According to Abhi Mishra, CTO at Human Interest, part of Human Interest’s work is to ensure that retirement benefits don’t distract SMBs from their core work, especially since these businesses are often overburdened to begin with.

“We want to build something that is high trust, easy to navigate, and not frustrating,” he said. “If it's frustrating, I think businesses, small businesses in particular, will shy away from it because they're already busy, and they're already strapped for time and resources.”

Mishra said Human Interest has chosen the building blocks for its product that will best help it scale. “We almost have no choice, because the problem we're going after and its scale is huge,” he said. “It's solving a problem for tens of millions, potentially even over 100 million Americans.”

How

Human Interest uses AWS for its cloud-computing needs. Mishra, who previously worked at AWS, said the company presents a unique set of benefits over other cloud-computing services, in part because of its innovative culture. Human Interest is also interested in building out its product strategy the way AWS would, Mishra said, solving for scalability, reliability, and price competitiveness.

“Whether it's scalability, reliability, security, or monitoring, alerting, or whatever other aspects of building large scale systems, there's a lot to learn from [AWS blogs and white papers],” he said. “Crucially, because we're using AWS ourselves, a lot of those learnings are very easy to import.”

Just as Human Interest builds its product so that clients can focus on their core work, AWS lets Human Interest dedicate engineering resources to its proprietary code and solutions. “We do build a lot of software in-house—a substantial portion of what the 401(k) product ultimately is,” Mishra said. “In-house technologies do everything from investments to record keeping.”

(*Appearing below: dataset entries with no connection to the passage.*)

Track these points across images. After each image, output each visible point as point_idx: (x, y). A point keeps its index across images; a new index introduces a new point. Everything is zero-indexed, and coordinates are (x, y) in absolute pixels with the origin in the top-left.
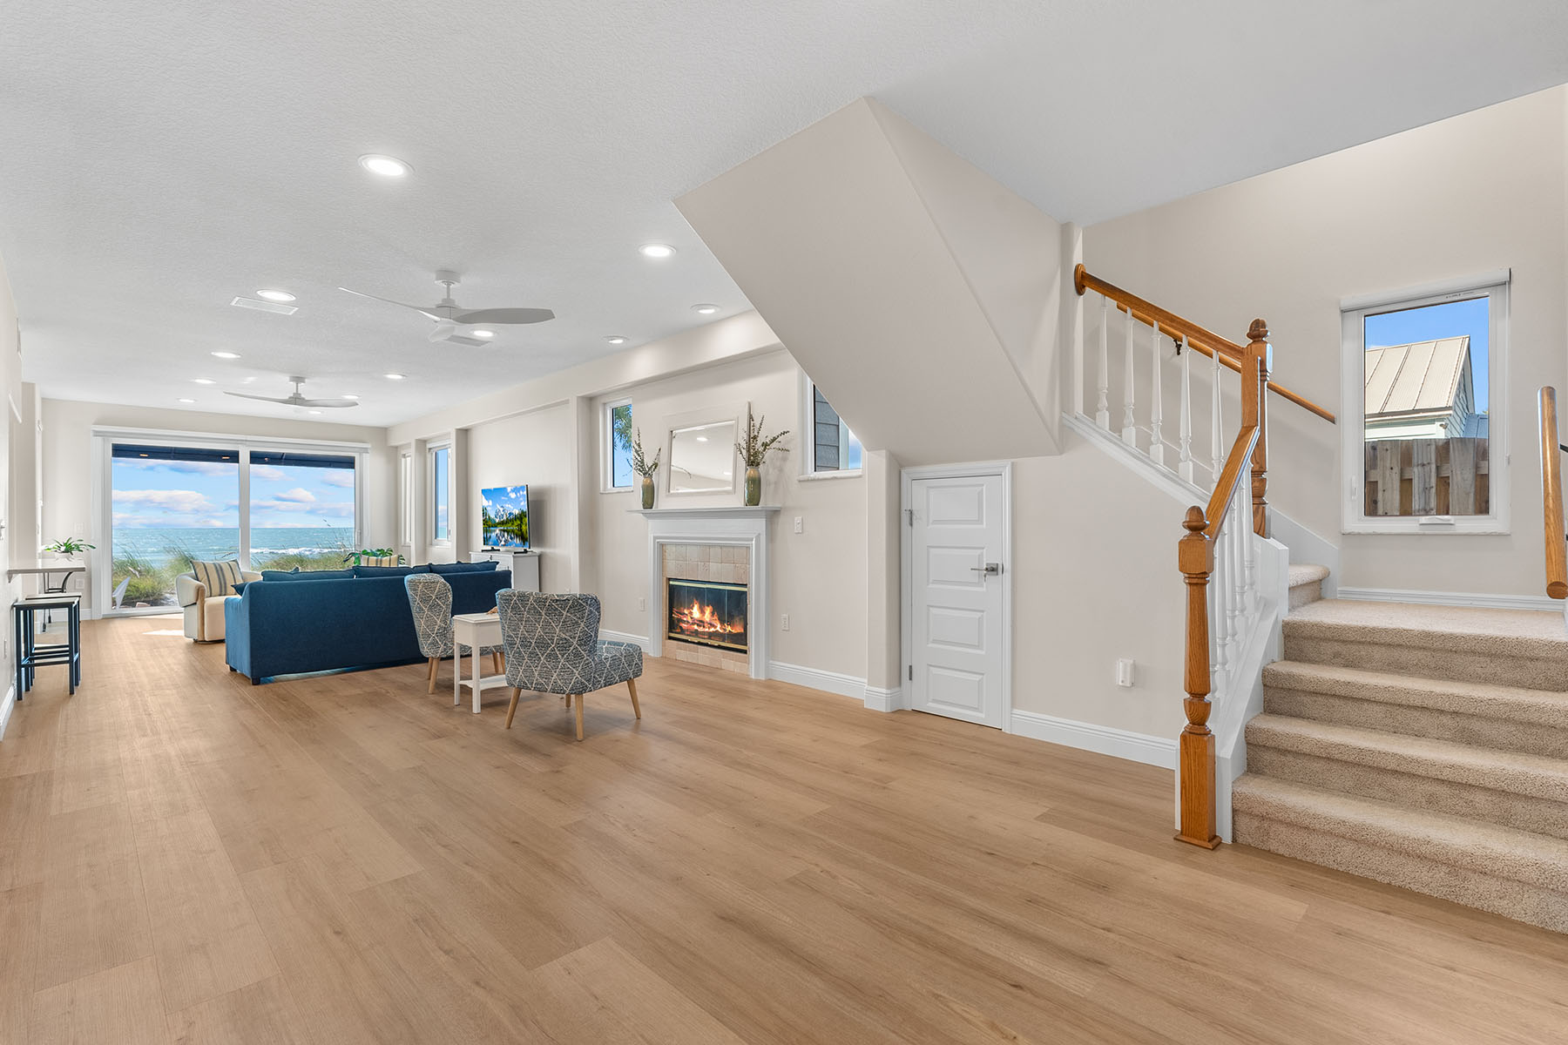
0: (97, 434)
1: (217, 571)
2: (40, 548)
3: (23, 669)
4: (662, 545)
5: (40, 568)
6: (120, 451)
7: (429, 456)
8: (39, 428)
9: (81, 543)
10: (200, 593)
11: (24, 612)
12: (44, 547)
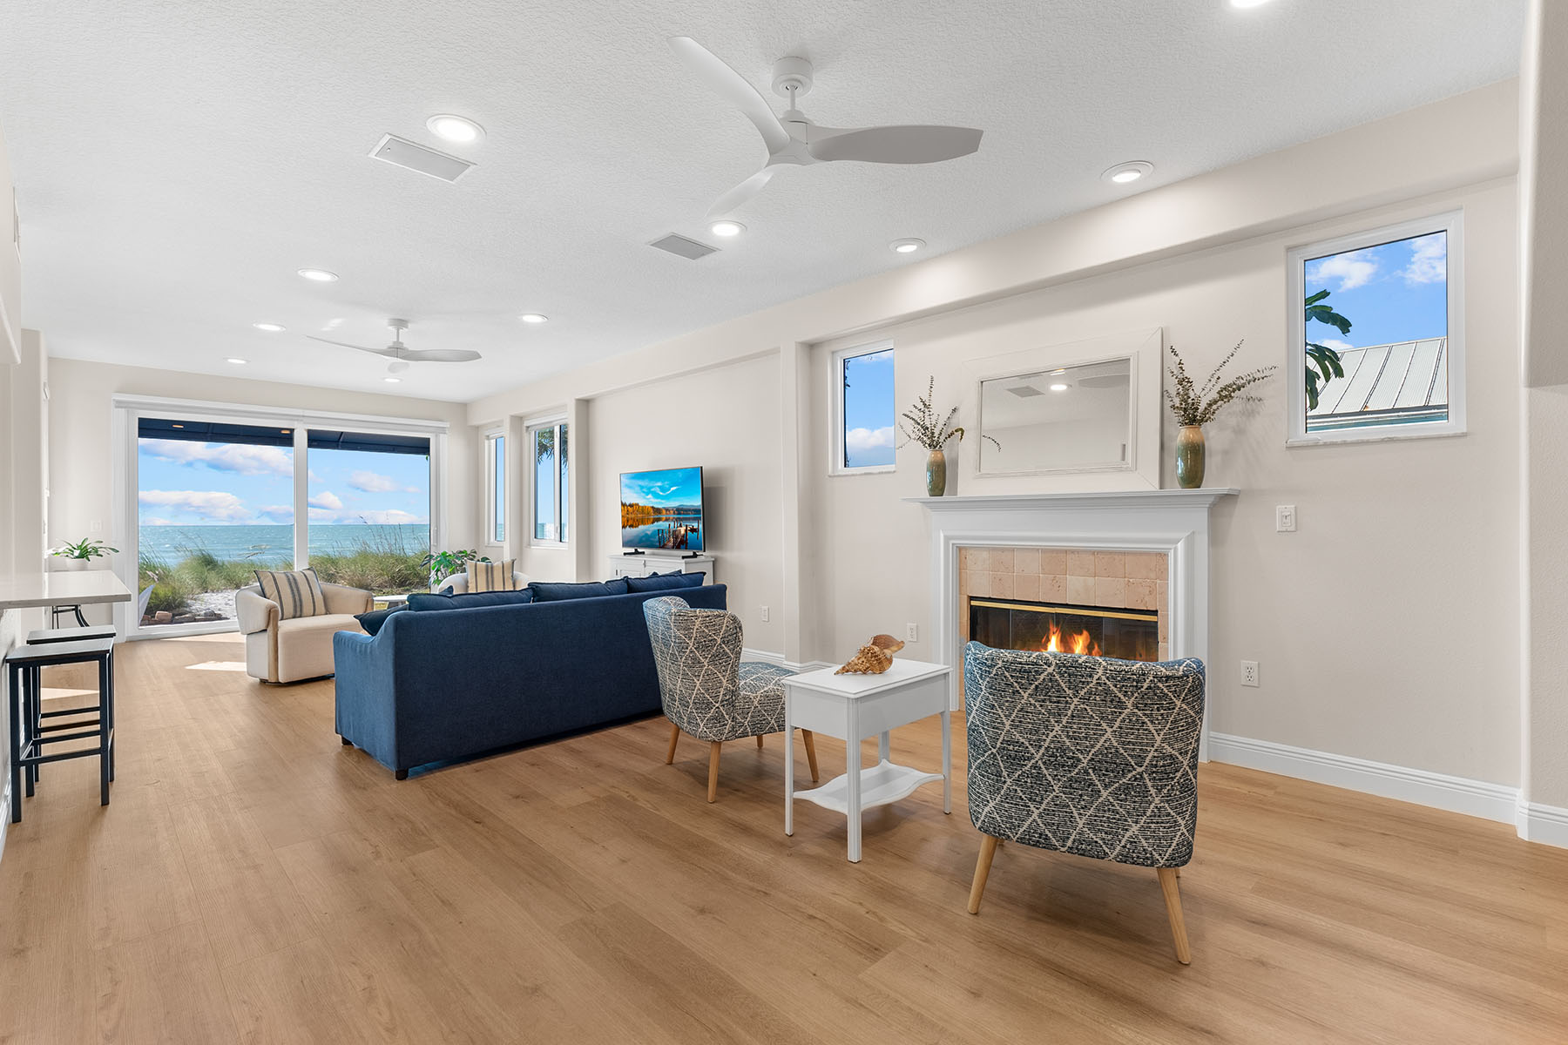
0: (119, 404)
1: (290, 584)
2: (47, 553)
3: (23, 769)
4: (960, 549)
5: (46, 597)
6: (149, 428)
7: (525, 435)
8: (45, 394)
9: (101, 545)
10: (272, 616)
11: (27, 670)
12: (51, 551)
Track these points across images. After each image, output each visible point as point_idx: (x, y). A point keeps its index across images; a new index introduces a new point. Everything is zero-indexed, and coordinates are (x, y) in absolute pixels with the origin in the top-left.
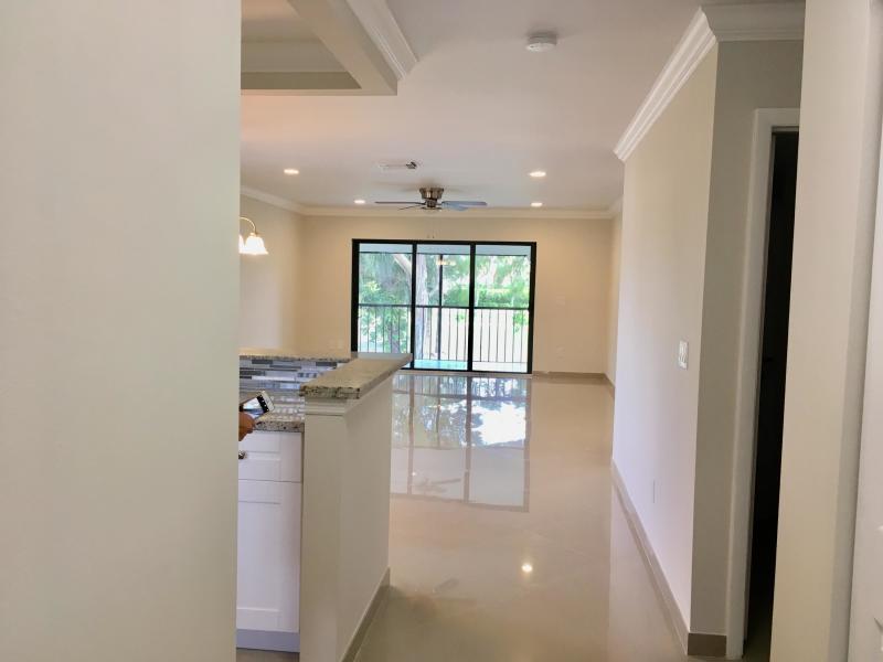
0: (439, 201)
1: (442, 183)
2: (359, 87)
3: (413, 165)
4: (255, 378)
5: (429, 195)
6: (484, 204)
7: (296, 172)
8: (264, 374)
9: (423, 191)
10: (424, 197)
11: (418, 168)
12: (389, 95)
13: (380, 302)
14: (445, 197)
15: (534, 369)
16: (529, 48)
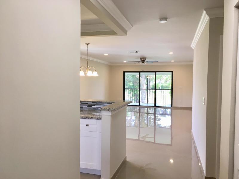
0: (145, 61)
1: (146, 56)
2: (117, 34)
3: (137, 52)
4: (92, 107)
5: (142, 59)
6: (157, 61)
7: (107, 55)
8: (94, 106)
9: (141, 58)
10: (141, 60)
11: (138, 53)
12: (125, 35)
13: (133, 88)
14: (147, 60)
15: (173, 106)
16: (160, 22)
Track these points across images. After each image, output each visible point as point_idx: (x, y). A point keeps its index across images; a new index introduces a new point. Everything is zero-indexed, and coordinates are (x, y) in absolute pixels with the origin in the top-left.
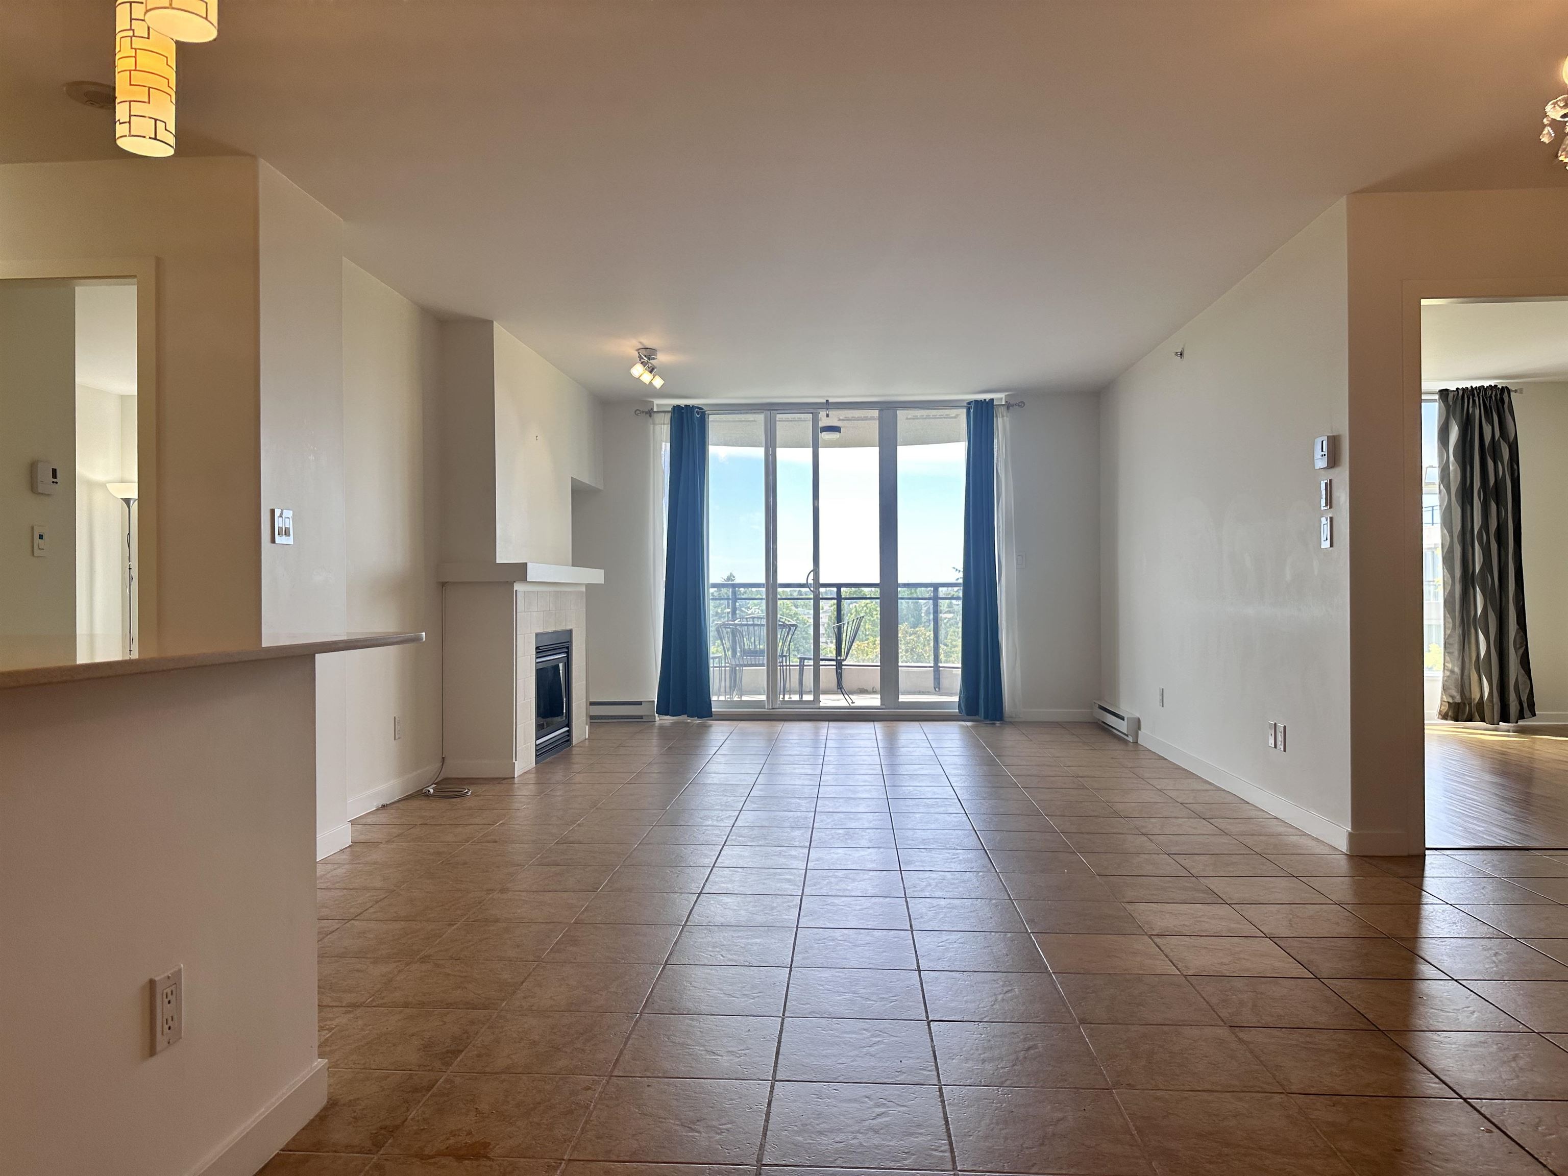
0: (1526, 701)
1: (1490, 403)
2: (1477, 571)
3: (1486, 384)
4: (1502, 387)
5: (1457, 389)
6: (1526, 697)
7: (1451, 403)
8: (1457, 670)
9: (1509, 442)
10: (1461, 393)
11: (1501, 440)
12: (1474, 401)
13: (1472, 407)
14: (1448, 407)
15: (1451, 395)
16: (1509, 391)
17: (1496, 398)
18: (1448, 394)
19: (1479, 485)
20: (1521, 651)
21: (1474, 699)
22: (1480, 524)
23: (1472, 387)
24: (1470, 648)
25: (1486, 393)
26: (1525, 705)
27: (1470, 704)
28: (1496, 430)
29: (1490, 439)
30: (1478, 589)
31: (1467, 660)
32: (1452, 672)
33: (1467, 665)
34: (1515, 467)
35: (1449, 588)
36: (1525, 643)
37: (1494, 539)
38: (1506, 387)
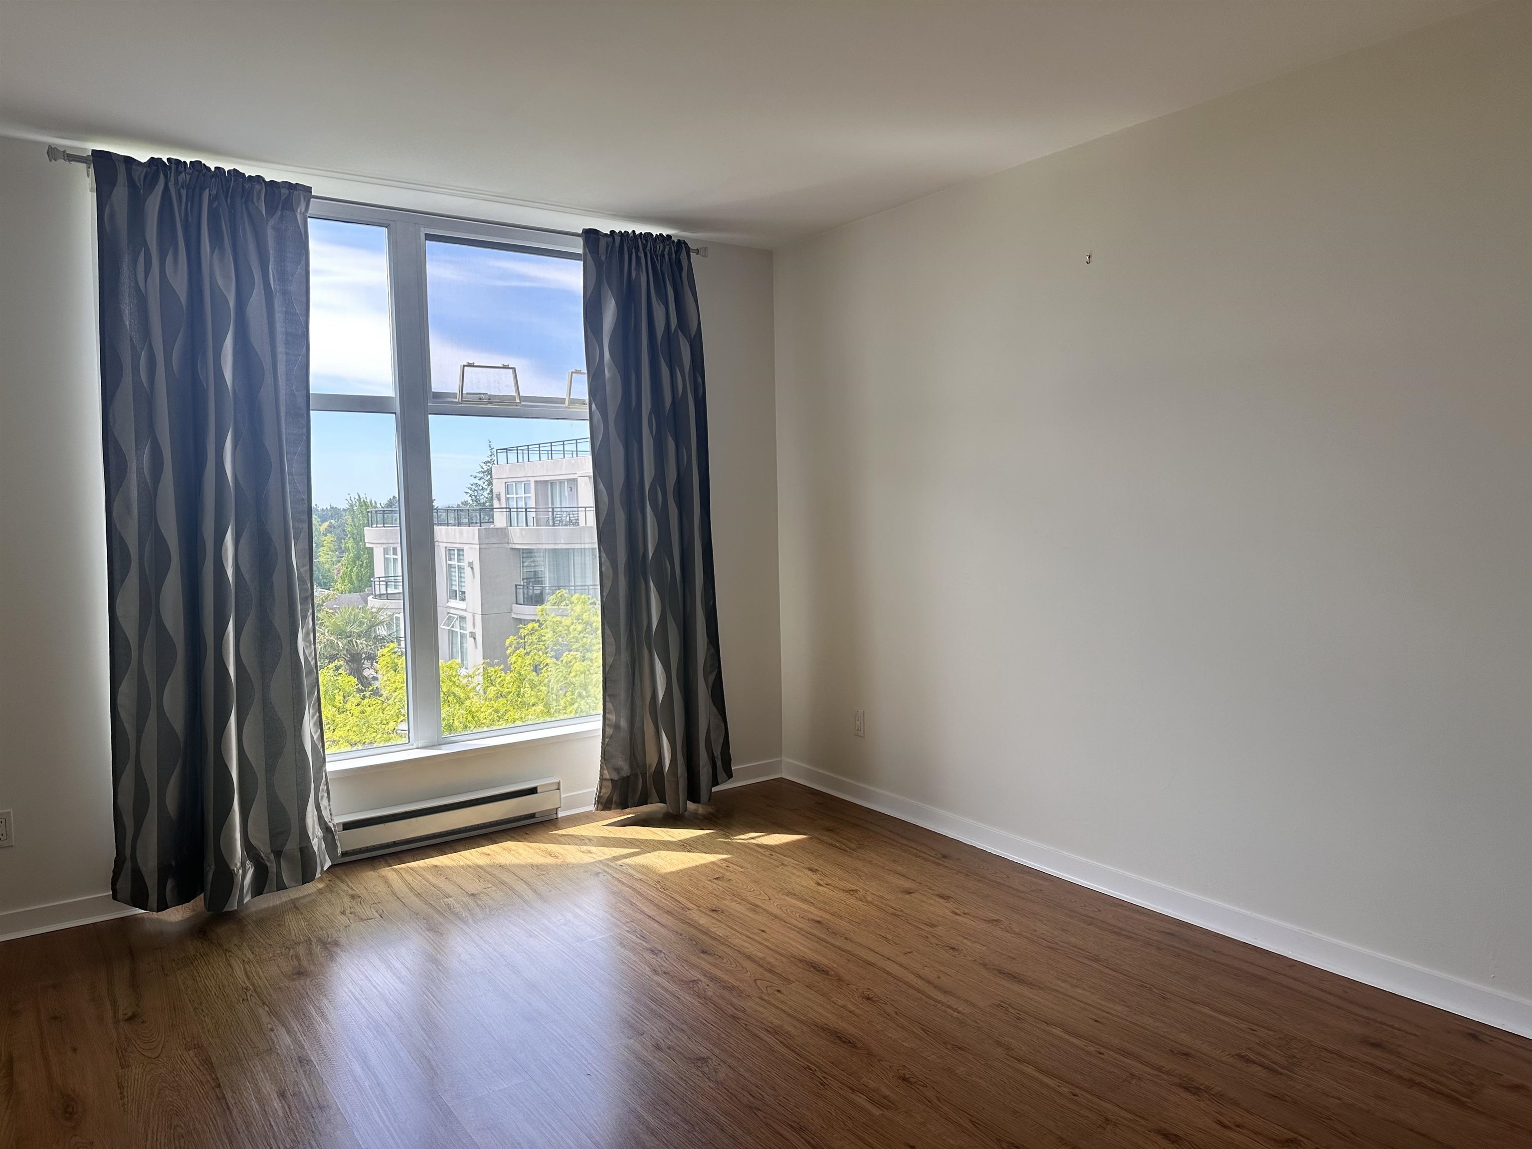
0: (720, 756)
1: (661, 266)
2: (651, 555)
3: (655, 231)
4: (679, 240)
5: (612, 232)
6: (719, 750)
7: (603, 258)
8: (624, 724)
9: (690, 335)
10: (618, 240)
11: (680, 333)
12: (638, 258)
13: (636, 269)
14: (599, 265)
15: (603, 243)
16: (688, 251)
17: (670, 258)
18: (599, 239)
19: (650, 407)
20: (712, 678)
21: (650, 766)
22: (653, 475)
23: (634, 231)
24: (641, 681)
25: (655, 247)
26: (719, 764)
27: (644, 775)
28: (672, 316)
29: (663, 329)
30: (652, 584)
31: (638, 702)
32: (617, 727)
33: (638, 711)
34: (700, 380)
35: (608, 584)
36: (717, 665)
37: (673, 501)
38: (684, 242)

Human Interest also builds out product experience with its target SMB audience in mind. Mishra named UI and workflows as key to Human Interest’s competitive advantage over other 401(k) providers. The company has its own design language, as well as internal libraries for all the design components that make up its interface. “That allows us to provide a product that is consistent in the eyes of the customer and easy to make sense of,” Mishra said.

Consistent, modern interfaces and understandable workflows connote trust, Mishra added, though those components also need stringent security practices undergirding them. Ease of use then lets SMB clients approach Human Interest with a “fire and forget” mentality, focusing their time and resources on their own unique missions.

“There's some balance point where investing to a certain degree of polish actually has a high ROI,” Mishra said. “By collaborating well and having a good internal company culture, you can find that balance.”